The test units are as compact as classical gas heaters that only produce heat. Moreover, they can comfortably be mounted on the wall and easily be maintained. With an output of one kilowatt, they cover the average current consumption for a four-person household.

The German Federal Ministry of Transport and digital infrastructure BMVI is promoting Callux.

Currently, in the European demonstration project “ene.field”, about 150 further units are being installed in several European countries. In addition, Vaillant started the production of a small-scale series in early 2014. Parallel to the practical test, the two partners are already working on new models.

“Now, it’s all about decreasing production costs and increasing the lifetime of the equipment,” says Jahn.

The new fuel cell miniature power station for home use is based on a solid fuel cell (SOFC) technology. SOFCs operate at a much higher temperature in comparison to competing approaches, such as the proton exchange membrane fuel cell (PEMFC) technology that is used in cars, for example. While PEMFCs only reach 80º, SOFCs can reach up to 850º C. “This allows the SOFCs to be built much more simply and cheaply,” says Jahn.

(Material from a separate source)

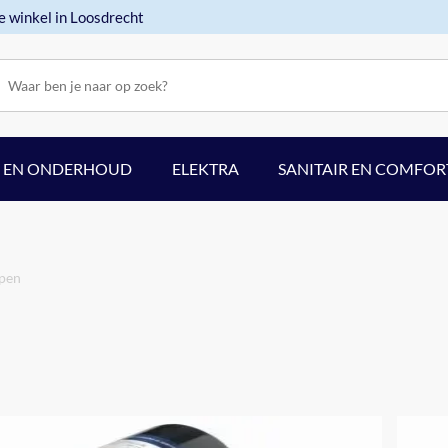
e winkel in Loosdrecht
F EN ONDERHOUD
ELEKTRA
SANITAIR EN COMFOR
pen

The electrolyte of an SOFC only transfers oxygen ions, not electrons. Otherwise, there would be a short circuit. “Ceramic is particularly well suited as a material for the electrolyte. It has the desired conductivity and can also endure high temperatures,” says Jahn. As a result, even without the use of precious metals, all reactions proceed smoothly, which is necessary for the direct conversion of chemical energy into electrical energy. If the fuel cell heater is connected to the gas network, a reformer initially converts the natural gas into a hydrogen-rich gas. This then reacts in the stack with the oxygen of the air in a noiseless “cold combustion,” producing power and heat.

The technology looks to be proceeding quite well. In the German market where natural gas is extremely expensive compared to the North American market a highly efficient way to make heat and get electricity has very good prospects. If the technology only doubles or triples the efficiency and cuts consumers gas bills by a half or two thirds the new fuel cell will be a huge hit.

Fuel efficiency in Europe is a major economic and international political problem making much of the continental EU and neighboring states subject to ransoming by their gas suppliers. Something has to happen and your humble writer hopes this technology can be an anchor for a better, lower cost and safer future for everyone in Eurasia. Drive those costs down far enough and the new fuel cell should have a worldwide market.


1 Comment so far

  1. MattMusson on June 13, 2014 7:16 AM

    NASA’s new oxygen generator is two orders of magnitude smaller and more efficient. But – it produces O2 and Methane gas. A small efficient fuel cell like this one could recoup a lot of the remaining power costs of the system.